Table 4 Effect of Ability, Asgmt and T1 on the log-odds of correctly answering an isomorphic Test 2 question. The baseline is for a low-ability student who incorrectly answered the question in Test 1, for a question not previously seen in an assignment Analysis of exam performance
Two test questions were repeated in the exam, both on material previously seen in assignments prior to Test 1. These two questions had the highest score over all of the exam questions, with combined success rate of 0.941. Due to the limited data, the analyses were numerically unstable if multiple explanatory variables were used and so only T2 was used, and was statistically significant (\(p<0.001\)). Combined over the two questions, students who answered an isomorphic T2 question incorrectly had an 0.865 success rate, increasing to 0.964 for those who answered correctly in T2. This corresponds to an increase in log-odds of 1.54.
Course 3xx results
Analysis of test 1 performance
None of the questions in the tests were previously seen in assignment material, so Ability was the only explanatory variable. High ability students were found to have 0.678 higher log-odds of answering a Test 1 question correctly (\(p<0.001\)) compared to low ability students.
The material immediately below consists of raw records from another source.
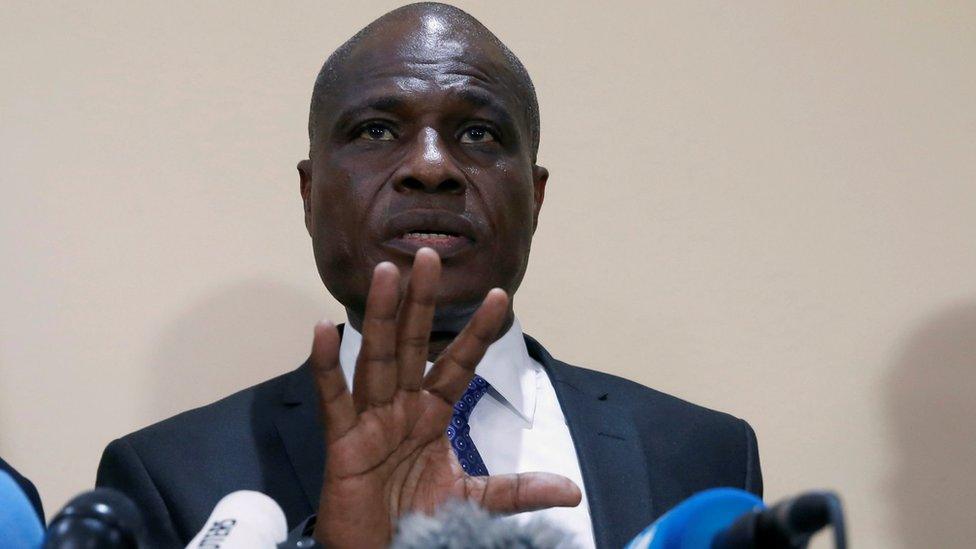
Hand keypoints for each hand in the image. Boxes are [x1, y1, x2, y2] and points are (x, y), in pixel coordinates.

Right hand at [309, 248, 580, 547]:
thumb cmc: (418, 521)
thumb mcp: (473, 501)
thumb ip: (516, 490)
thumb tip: (571, 491)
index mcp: (433, 414)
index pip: (458, 363)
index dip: (477, 332)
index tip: (502, 295)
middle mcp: (402, 407)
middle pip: (412, 344)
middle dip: (420, 301)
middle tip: (428, 254)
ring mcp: (371, 420)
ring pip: (377, 358)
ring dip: (380, 315)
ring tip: (386, 273)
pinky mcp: (343, 442)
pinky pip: (335, 399)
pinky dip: (326, 366)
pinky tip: (320, 330)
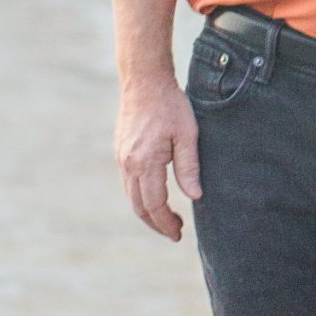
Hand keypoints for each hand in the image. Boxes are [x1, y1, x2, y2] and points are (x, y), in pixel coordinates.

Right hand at [115, 73, 201, 240]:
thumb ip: (189, 167)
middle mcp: (128, 163)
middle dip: (156, 223)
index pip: (154, 205)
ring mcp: (121, 158)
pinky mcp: (120, 151)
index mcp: (145, 162)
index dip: (166, 223)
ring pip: (131, 196)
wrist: (144, 81)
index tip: (179, 234)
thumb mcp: (188, 135)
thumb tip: (195, 197)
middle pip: (139, 206)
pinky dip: (141, 196)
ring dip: (148, 211)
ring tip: (168, 218)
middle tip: (175, 232)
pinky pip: (128, 183)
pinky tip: (156, 196)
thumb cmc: (170, 105)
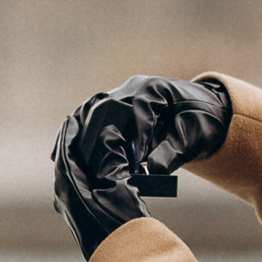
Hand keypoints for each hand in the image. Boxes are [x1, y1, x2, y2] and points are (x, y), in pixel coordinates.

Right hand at [50, 74, 232, 260]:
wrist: (202, 110)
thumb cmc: (202, 122)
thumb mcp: (195, 136)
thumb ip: (174, 151)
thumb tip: (152, 171)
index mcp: (153, 88)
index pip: (139, 111)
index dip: (137, 140)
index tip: (138, 167)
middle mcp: (130, 89)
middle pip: (106, 112)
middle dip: (101, 143)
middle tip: (102, 173)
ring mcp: (117, 97)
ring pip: (89, 116)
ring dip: (79, 142)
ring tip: (76, 168)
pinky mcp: (109, 111)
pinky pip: (84, 122)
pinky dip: (73, 138)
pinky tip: (59, 157)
Analysis of test 2 performance
Comparison with Test 1: The overall success rates on the questions in Tests 1 and 2 were 0.665 and 0.879 respectively, and the difference was highly significant (\(p<0.001\)).
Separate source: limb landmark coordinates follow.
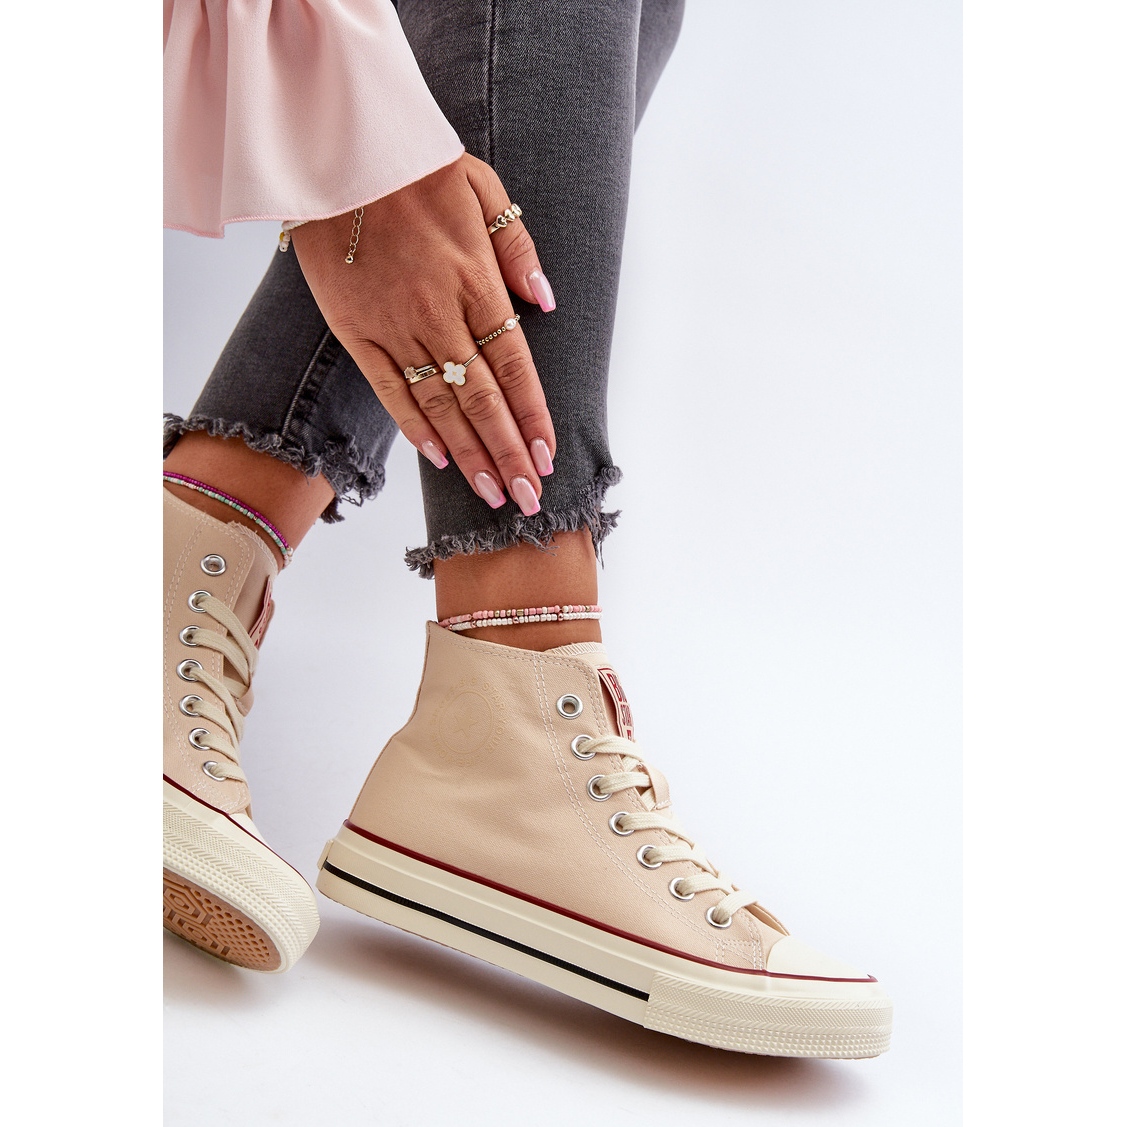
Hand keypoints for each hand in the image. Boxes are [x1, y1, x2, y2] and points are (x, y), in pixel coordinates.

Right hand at [291, 154, 556, 514]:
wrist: (336, 152)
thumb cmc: (414, 167)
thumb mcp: (482, 188)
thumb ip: (517, 249)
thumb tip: (546, 303)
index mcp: (476, 282)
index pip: (514, 366)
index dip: (532, 415)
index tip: (548, 455)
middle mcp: (440, 314)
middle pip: (483, 399)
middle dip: (509, 453)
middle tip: (528, 498)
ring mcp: (395, 327)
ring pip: (440, 405)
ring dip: (469, 454)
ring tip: (492, 493)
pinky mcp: (355, 332)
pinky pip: (389, 391)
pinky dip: (414, 427)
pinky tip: (437, 459)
Additional effect of ability:
The full analysis of Test 2 results included explanatory variables Ability and T1. Students with high ability had 0.741 higher log-odds of answering correctly (\(p<0.001\)) compared to low ability students, and answering the Test 1 question correctly increased the log-odds of answering the Test 2 question correctly by 0.475 (\(p<0.001\)). There was no interaction between Ability and T1 (Table 5).
Table 5 Effect of Ability and T1 on the log-odds of correctly answering an isomorphic Test 2 question Analysis of exam performance
Three test questions were repeated in the exam, and performance on these three questions was significantly better than on the other questions (\(p<0.001\)), with a combined success rate of 0.932. As with the course 2xx analysis, it was only possible to use T2 as an explanatory variable, and it was statistically significant (\(p<0.001\)). Combined over the three questions, students who answered an isomorphic T2 question incorrectly had a 0.773 success rate, increasing to 0.946 for those who answered correctly in T2. This corresponds to an increase in log-odds of 1.63.
Comparison of grade distributions
Table 6 shows the raw (unscaled) grade distributions for the two courses in years 2017, where there was no repeat assessment, and 2018. The 2017 grade distributions for both courses were skewed towards lower grades, especially the 2xx course with a grade average below 3 (C+). Consequently, in 2017, the raw grades for both courses shown in Table 6 were manually scaled up to improve the distribution. The 2018 grade distributions were seen to be more bell-shaped, and with improvements in grade average of 0.92 and 0.42 in 2xx and 3xx, respectively. No adjustments were made to the 2018 raw grades.
Table 6 Raw grade distributions in the two courses – 2017 had no repeat assessments while 2018 did For each course, a Pearson’s \(\chi ^2\) test was performed to determine whether there was a significant difference between the 2017 and 2018 grade distributions. Pearson’s \(\chi ^2\) tests yielded a p-value of \(<0.001\) for course 2xx and a p-value of 0.007 for course 3xx, both providing highly significant evidence of a difference.